Omission raises the worrying prospect that at least two rival web services choreography specifications could be drafted, ratified and eventually implemented in vendors' products. Redwood Shores, California-based Oracle, co-chairing the group, has warned such an eventuality would confuse the market.

"BPEL4WS has not yet been made available to the W3C. When it is, I'm sure the working group will take a look," a W3C spokesperson said yesterday. "If [Microsoft, IBM and BEA] make BPEL4WS available to the public without licensing encumbrance, that will help."

The working group has, instead, factored-in Web Services Architecture and Web Services Choreography Interface (WSCI) 1.0, authored by Sun Microsystems Inc, SAP AG, BEA and San Mateo, California-based Intalio Inc. W3C said its work shall consider "as a minimum" these proposed specifications.

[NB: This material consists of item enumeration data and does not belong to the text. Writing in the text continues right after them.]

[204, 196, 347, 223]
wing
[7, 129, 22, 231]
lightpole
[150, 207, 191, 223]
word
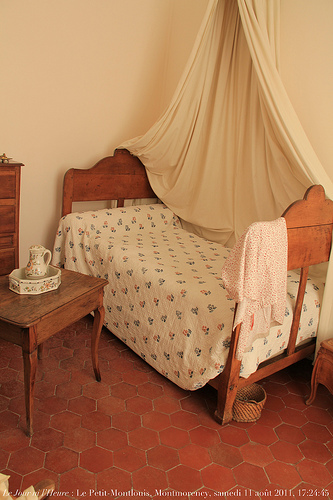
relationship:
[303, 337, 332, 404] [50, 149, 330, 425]
side table for bed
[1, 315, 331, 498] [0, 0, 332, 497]
floor of bedroom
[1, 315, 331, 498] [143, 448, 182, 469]
floor has shapes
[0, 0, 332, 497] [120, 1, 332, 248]
bedroom has curtains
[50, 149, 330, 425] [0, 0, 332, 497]
bed in bedroom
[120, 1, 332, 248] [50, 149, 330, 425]
curtains over bed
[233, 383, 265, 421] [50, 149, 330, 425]
basket under bed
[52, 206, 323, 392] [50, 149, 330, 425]
bedding covers bed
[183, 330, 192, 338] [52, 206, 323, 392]
flower on bedding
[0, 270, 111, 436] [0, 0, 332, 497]
table in bedroom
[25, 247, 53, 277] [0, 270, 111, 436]
pitcher on table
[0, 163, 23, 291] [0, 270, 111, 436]
dresser behind table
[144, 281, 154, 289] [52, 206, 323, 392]
flower on bedding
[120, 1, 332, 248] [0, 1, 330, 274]
curtains on wall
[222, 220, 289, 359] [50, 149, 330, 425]
blanket hanging off bed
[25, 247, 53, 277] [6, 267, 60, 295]
pitcher and bowl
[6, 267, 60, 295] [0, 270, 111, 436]
bowl on table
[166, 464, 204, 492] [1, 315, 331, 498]
tile on floor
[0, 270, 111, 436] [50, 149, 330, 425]
table next to bed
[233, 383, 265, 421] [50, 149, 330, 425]
basket underneath bed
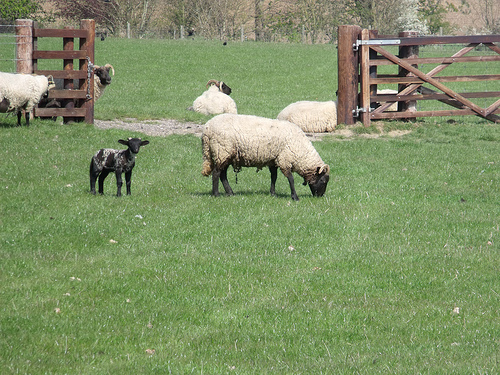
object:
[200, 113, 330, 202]
sheep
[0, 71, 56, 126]
sheep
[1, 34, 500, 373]
grass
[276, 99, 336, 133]
sheep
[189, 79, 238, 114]
sheep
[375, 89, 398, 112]
sheep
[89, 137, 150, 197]
sheep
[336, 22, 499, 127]
fence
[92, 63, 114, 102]
sheep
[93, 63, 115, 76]
horns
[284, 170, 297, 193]
leg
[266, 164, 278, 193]
leg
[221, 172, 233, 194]
leg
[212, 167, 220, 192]
leg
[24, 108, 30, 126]
leg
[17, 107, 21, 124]
leg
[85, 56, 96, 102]
chain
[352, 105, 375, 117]
hinge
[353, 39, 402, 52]
hinge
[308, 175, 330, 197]
face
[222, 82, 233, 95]
face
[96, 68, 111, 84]
face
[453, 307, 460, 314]
flower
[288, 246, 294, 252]
flower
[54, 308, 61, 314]
flower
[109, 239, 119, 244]
flower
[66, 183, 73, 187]
flower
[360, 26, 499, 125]
gate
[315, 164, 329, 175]
ear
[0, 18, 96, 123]
fence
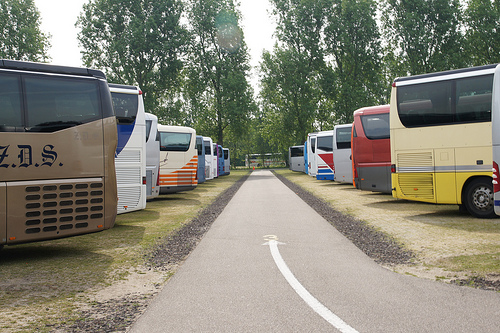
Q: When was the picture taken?
A: Daytime.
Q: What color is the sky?
A: White.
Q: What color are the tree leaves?
A: Green.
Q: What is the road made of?
A: Asphalt.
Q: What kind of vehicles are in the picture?
A: Buses.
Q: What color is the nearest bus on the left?
A: Gold.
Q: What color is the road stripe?
A: White.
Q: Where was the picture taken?
A: At a parking lot for buses.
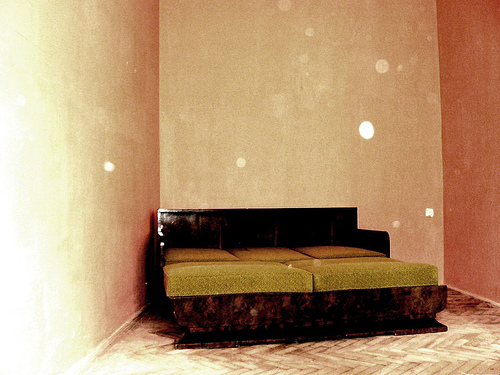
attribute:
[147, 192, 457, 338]
bed — green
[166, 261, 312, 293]
cushion — green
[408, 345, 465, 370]
floor — wooden, patterned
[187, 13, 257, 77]
wall — brown, smooth, pink, orange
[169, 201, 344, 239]
headboard — brown, wooden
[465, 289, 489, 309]
molding — white, thin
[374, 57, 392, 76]
spot — white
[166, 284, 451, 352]
foot board — dark colored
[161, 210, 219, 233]
wood — brown, dark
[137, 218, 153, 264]
shadow — black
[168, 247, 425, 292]
mattress — green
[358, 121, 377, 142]
orb — white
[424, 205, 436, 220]
square — white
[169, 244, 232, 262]
pillow — green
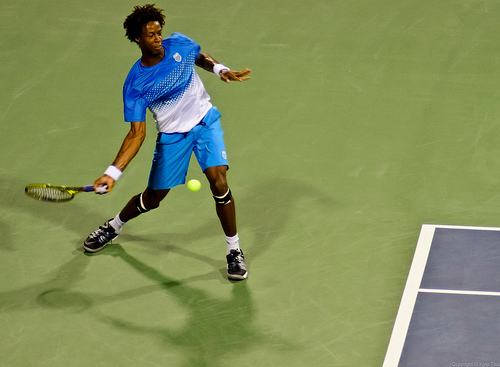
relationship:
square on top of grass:
[389, 227, 499, 366] [2, 3, 499, 365]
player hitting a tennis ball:
[25, 2, 252, 279] [185, 178, 198, 189]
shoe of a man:
[226, 247, 248, 279] [82, 3, 252, 279]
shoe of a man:
[83, 217, 121, 252] [82, 3, 252, 279]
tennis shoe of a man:
[90, 219, 115, 254] [82, 3, 252, 279]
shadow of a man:
[80, 243, 284, 365] [82, 3, 252, 279]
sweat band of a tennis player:
[103, 162, 122, 181] [84, 3, 248, 279]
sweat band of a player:
[103, 162, 122, 181] [71, 6, 296, 287]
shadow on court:
[80, 243, 284, 365] [322, 37, 495, 252]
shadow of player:
[80, 243, 284, 365] [25, 2, 252, 279]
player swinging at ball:
[25, 2, 252, 279] [181, 175, 202, 191]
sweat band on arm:
[103, 162, 122, 181] [92, 112, 144, 190]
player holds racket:
[25, 2, 252, 279] [12, 172, 95, 214]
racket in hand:
[12, 172, 95, 214] [90, 170, 118, 197]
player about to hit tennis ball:
[25, 2, 252, 279] [185, 178, 198, 189]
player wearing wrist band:
[25, 2, 252, 279] [211, 64, 226, 76]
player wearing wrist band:
[25, 2, 252, 279] [105, 161, 122, 180]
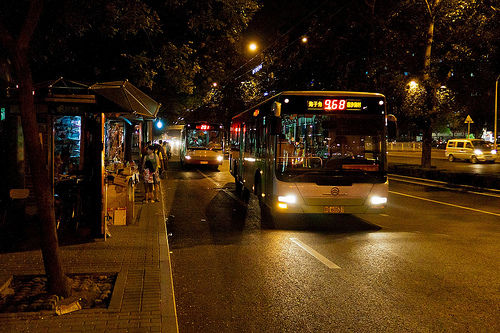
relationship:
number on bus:
[319, 92, 353, 112] [227, 89, 397, 223]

The sticking point is believed to be licensing. While IBM and San Jose, California-based BEA Systems Inc pledged making BPEL4WS available on a royalty free basis, co-author Redmond, Washington-based Microsoft has remained steadfastly silent on this issue.

"The three authors have to come to a mutual agreement," to submit BPEL4WS the W3C spokesperson said.

BEA would appear to back that stance. In a previously released statement, the company said: "If IBM and Microsoft also come on board agreeing with that position [Royalty Free] then we will of course continue to advocate it be submitted as a royalty-free standard."

The W3C spokesperson said it was possible IBM and Microsoft could participate in the working group, as longstanding W3C members, without submitting BPEL4WS.

The working group's designated lifespan is two years, with a recommended specification scheduled for July 2004.